START Data provided

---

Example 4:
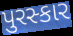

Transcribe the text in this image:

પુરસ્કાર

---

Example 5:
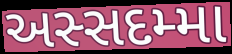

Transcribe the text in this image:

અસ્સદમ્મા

END Data provided

About this exercise: Drop the pictures and set down the data above exactly.

Result for this task:
---

Example 4:

Transcribe the text in this image:

પુરસ્કાર

---

Example 5:

Transcribe the text in this image:

અસ્સદમ્મા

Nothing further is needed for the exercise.